*** Begin section ***
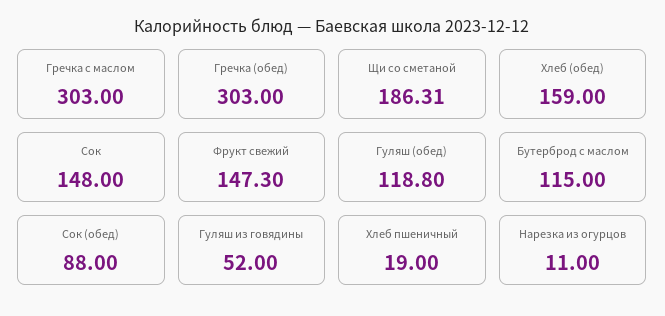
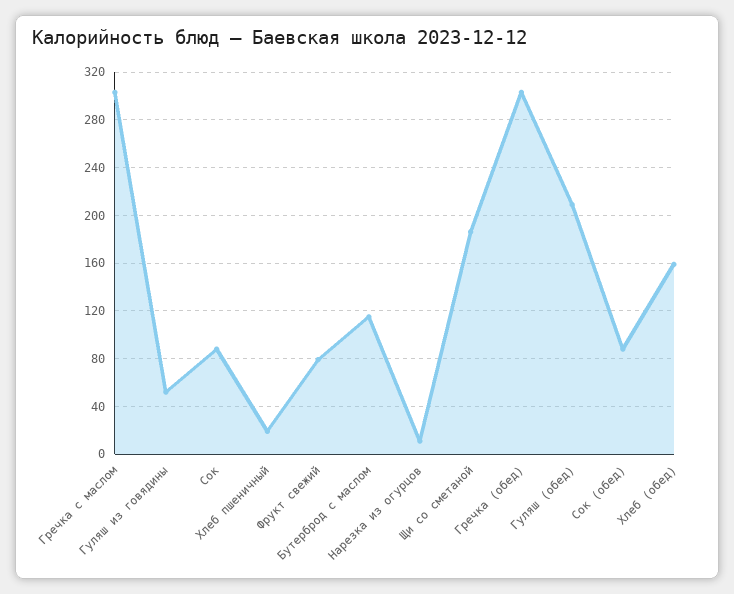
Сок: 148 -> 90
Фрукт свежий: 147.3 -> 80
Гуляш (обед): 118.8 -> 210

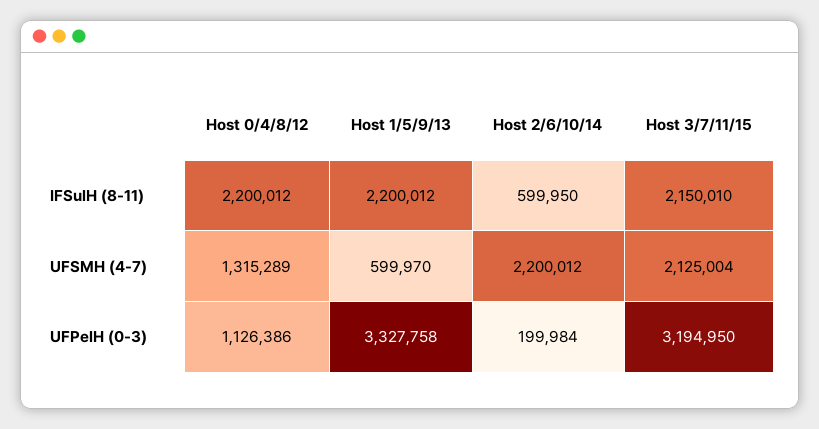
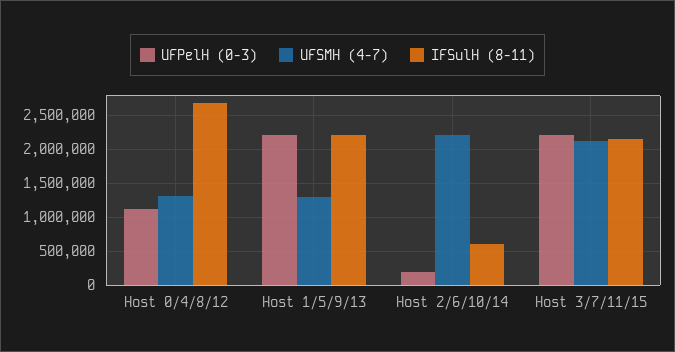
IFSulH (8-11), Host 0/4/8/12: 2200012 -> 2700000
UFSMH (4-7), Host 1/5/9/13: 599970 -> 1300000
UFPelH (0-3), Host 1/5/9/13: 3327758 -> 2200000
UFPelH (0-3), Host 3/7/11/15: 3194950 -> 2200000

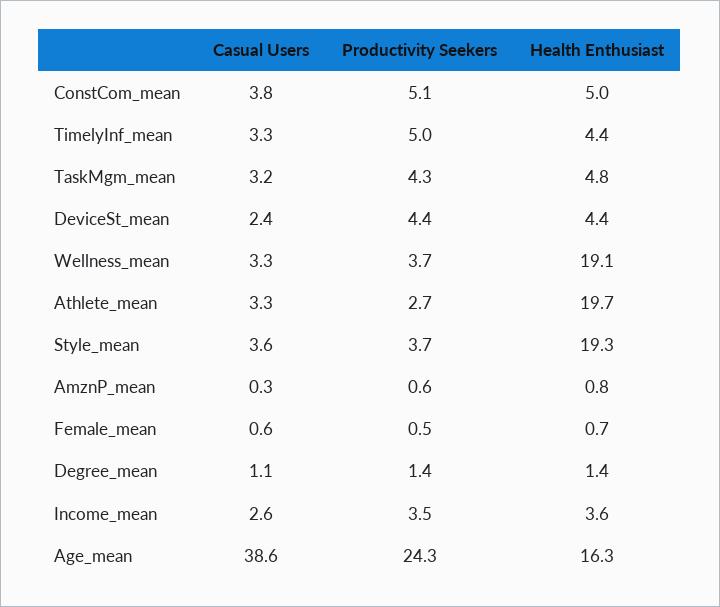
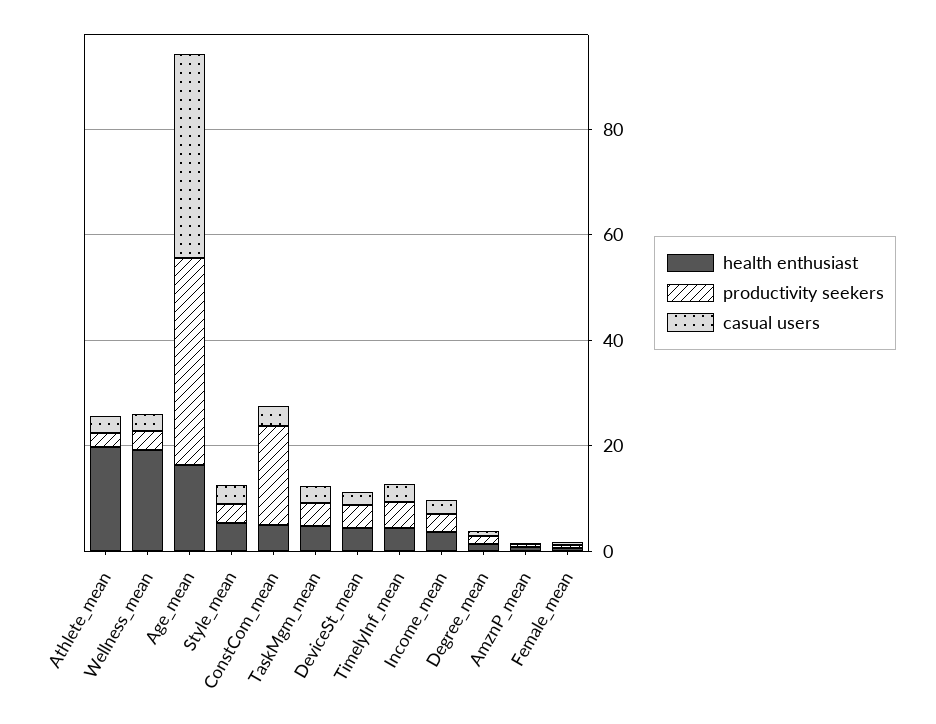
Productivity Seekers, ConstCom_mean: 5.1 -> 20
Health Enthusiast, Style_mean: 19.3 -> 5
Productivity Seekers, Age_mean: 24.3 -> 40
*** End section ***
#### DIRECTIONS:
Of the lines above, copy each one that contains the word "Host".

#### WRITTEN REPLY:
IFSulH (8-11), Host 0/4/8/12: 2200012 -> 2700000
UFSMH (4-7), Host 1/5/9/13: 599970 -> 1300000
UFPelH (0-3), Host 1/5/9/13: 3327758 -> 2200000
UFPelH (0-3), Host 3/7/11/15: 3194950 -> 2200000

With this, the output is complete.